Time to execute SoundEx function - 0.027748 milliseconds
Soundex is a phonetic algorithm for indexing names by sound, as pronounced in English. The goal is for homophones to be encoded to the same representation so that they can be matched despite minor differences in spelling.
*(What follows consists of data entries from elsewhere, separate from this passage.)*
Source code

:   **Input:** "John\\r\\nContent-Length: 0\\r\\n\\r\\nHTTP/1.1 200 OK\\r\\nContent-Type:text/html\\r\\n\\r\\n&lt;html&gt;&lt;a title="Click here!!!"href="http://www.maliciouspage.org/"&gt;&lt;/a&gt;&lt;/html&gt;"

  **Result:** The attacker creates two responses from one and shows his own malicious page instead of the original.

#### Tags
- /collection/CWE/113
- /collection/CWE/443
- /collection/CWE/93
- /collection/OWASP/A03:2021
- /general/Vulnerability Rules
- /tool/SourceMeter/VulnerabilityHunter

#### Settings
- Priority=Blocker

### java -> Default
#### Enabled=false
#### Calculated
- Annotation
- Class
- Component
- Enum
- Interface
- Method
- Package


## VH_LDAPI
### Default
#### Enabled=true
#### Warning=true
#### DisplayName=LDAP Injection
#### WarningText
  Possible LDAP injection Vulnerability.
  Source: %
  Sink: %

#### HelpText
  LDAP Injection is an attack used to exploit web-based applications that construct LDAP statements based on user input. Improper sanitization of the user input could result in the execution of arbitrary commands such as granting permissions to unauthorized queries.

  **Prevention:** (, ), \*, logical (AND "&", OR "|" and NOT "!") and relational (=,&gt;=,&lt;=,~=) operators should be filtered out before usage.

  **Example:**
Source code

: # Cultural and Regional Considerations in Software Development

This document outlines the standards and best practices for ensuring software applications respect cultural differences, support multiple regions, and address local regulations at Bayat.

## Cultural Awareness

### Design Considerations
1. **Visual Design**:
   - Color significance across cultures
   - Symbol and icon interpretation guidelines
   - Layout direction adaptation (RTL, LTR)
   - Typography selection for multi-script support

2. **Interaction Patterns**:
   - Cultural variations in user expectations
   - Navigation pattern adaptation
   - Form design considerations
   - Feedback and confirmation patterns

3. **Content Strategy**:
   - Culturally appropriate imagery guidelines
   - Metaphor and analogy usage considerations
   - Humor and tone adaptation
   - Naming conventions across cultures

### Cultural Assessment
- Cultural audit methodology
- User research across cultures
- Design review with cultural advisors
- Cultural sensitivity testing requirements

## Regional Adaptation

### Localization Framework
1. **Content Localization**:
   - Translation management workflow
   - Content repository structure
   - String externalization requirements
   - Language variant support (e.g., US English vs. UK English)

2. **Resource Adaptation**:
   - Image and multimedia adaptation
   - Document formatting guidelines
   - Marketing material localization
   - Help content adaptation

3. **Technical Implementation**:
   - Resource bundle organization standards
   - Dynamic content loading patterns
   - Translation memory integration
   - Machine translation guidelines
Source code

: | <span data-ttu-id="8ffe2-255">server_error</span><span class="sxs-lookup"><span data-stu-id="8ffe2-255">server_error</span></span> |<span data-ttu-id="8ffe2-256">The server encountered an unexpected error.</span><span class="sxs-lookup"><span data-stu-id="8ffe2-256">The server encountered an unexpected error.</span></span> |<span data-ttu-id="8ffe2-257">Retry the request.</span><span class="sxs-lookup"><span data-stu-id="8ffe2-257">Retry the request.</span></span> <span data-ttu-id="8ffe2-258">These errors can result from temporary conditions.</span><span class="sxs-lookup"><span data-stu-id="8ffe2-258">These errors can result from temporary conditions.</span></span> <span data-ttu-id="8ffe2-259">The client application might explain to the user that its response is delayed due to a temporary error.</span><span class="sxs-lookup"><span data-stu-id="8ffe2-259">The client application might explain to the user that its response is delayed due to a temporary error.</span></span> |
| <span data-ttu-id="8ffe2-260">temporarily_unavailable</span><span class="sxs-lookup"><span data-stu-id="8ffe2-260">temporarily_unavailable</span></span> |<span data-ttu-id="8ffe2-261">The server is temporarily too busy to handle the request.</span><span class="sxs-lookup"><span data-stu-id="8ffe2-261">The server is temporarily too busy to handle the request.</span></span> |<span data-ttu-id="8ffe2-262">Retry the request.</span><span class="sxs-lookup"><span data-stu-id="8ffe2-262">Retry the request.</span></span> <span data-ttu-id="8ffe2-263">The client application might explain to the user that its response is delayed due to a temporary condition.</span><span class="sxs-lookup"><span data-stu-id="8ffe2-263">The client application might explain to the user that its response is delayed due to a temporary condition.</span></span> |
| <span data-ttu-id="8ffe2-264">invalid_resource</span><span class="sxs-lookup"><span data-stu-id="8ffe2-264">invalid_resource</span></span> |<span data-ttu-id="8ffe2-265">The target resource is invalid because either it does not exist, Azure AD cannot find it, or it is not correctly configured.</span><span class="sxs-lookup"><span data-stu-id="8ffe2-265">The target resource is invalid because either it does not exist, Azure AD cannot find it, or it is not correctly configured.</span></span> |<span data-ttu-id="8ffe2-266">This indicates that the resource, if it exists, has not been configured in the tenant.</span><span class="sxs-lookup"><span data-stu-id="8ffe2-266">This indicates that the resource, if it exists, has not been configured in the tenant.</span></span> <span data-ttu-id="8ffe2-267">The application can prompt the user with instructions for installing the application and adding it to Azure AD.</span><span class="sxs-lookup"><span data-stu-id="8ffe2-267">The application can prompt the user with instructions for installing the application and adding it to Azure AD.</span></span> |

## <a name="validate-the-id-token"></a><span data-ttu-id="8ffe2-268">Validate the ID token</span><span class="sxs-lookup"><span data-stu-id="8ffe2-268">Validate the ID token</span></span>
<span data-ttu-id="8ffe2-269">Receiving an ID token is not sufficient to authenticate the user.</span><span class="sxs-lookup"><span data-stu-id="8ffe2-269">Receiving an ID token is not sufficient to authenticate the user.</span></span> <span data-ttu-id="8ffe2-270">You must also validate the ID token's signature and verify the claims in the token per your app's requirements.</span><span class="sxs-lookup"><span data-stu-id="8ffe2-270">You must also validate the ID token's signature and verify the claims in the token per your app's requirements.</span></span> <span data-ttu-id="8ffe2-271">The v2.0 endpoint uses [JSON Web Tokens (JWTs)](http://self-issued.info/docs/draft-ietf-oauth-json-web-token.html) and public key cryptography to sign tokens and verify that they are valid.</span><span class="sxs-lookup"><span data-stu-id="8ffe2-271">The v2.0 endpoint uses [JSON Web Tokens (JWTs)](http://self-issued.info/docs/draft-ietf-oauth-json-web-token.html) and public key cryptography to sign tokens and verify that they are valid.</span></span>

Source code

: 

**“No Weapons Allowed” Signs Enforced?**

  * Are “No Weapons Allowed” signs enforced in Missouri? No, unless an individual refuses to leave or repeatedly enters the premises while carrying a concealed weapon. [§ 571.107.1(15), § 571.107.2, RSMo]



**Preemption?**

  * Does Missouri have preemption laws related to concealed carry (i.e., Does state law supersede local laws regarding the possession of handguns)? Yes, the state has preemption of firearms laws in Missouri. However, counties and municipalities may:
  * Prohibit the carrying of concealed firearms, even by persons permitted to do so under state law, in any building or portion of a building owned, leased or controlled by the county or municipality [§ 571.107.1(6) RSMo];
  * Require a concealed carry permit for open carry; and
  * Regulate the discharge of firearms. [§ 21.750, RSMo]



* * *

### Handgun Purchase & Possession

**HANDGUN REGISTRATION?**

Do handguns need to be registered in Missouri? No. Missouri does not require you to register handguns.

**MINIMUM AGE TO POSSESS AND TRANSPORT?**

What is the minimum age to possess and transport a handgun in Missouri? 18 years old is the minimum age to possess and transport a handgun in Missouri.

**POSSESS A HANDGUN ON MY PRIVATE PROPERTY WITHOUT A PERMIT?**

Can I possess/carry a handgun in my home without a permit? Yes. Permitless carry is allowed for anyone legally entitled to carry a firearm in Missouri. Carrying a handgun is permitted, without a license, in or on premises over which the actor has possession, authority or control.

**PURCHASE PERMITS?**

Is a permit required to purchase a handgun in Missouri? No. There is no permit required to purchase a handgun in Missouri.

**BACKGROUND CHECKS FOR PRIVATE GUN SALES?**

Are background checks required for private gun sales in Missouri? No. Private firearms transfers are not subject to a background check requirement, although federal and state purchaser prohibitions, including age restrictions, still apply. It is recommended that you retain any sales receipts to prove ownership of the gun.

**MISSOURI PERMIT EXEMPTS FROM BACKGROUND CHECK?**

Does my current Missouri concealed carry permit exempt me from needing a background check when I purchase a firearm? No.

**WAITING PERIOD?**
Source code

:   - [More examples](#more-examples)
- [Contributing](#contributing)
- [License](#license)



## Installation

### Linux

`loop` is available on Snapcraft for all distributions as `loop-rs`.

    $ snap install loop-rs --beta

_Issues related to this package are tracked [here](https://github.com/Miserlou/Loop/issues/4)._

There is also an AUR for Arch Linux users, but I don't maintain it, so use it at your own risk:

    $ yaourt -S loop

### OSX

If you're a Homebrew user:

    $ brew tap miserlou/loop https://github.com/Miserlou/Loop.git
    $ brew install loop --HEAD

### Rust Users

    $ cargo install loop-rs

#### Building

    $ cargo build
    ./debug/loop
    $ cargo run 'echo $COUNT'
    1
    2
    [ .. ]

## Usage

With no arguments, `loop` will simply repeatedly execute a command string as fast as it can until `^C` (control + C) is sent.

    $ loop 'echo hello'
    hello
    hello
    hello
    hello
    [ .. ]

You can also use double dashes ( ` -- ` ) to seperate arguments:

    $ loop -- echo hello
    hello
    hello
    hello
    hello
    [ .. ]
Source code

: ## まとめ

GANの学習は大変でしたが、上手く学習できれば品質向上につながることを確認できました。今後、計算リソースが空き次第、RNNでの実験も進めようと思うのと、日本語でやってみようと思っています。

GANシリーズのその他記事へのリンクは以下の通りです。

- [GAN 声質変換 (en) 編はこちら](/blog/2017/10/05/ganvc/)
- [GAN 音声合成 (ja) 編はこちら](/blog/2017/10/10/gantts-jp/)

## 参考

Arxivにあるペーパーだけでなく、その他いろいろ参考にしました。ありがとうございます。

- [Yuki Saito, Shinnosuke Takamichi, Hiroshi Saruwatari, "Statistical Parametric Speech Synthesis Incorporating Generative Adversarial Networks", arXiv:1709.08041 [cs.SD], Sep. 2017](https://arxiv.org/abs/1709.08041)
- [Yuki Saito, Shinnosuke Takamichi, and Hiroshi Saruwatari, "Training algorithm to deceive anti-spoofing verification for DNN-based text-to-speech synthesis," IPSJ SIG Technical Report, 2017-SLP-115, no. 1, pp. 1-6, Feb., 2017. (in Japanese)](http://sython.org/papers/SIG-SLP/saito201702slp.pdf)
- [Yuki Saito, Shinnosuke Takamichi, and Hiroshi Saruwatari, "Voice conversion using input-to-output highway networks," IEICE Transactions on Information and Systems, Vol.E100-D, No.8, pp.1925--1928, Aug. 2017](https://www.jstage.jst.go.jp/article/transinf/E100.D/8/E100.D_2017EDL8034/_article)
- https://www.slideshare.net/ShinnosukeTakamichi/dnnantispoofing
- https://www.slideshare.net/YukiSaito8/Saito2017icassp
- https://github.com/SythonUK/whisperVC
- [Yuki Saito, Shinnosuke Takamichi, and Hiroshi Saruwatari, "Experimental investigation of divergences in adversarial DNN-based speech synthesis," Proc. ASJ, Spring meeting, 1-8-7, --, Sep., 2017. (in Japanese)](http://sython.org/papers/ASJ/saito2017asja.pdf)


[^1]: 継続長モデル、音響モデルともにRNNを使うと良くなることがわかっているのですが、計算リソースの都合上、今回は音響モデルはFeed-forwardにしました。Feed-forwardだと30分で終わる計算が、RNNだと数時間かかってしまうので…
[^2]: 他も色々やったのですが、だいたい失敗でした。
Time to execute MetaPhone function - 0.036774 milliseconds
Metaphone is a phonetic algorithm, published by Lawrence Philips in 1990, for indexing words by their English pronunciation.[1] It fundamentally improves on the Soundex algorithm by using information about variations and inconsistencies in English spelling and pronunciation to produce a more accurate encoding, which does a better job of matching words and names which sound similar.
Time to execute Manually curated function - 0.000823 milliseconds
Manual Curation uses a lookup table / lexicon which has been created by hand which links words to their lemmas, and includes obvious typos and spelling variations. Not all words are covered.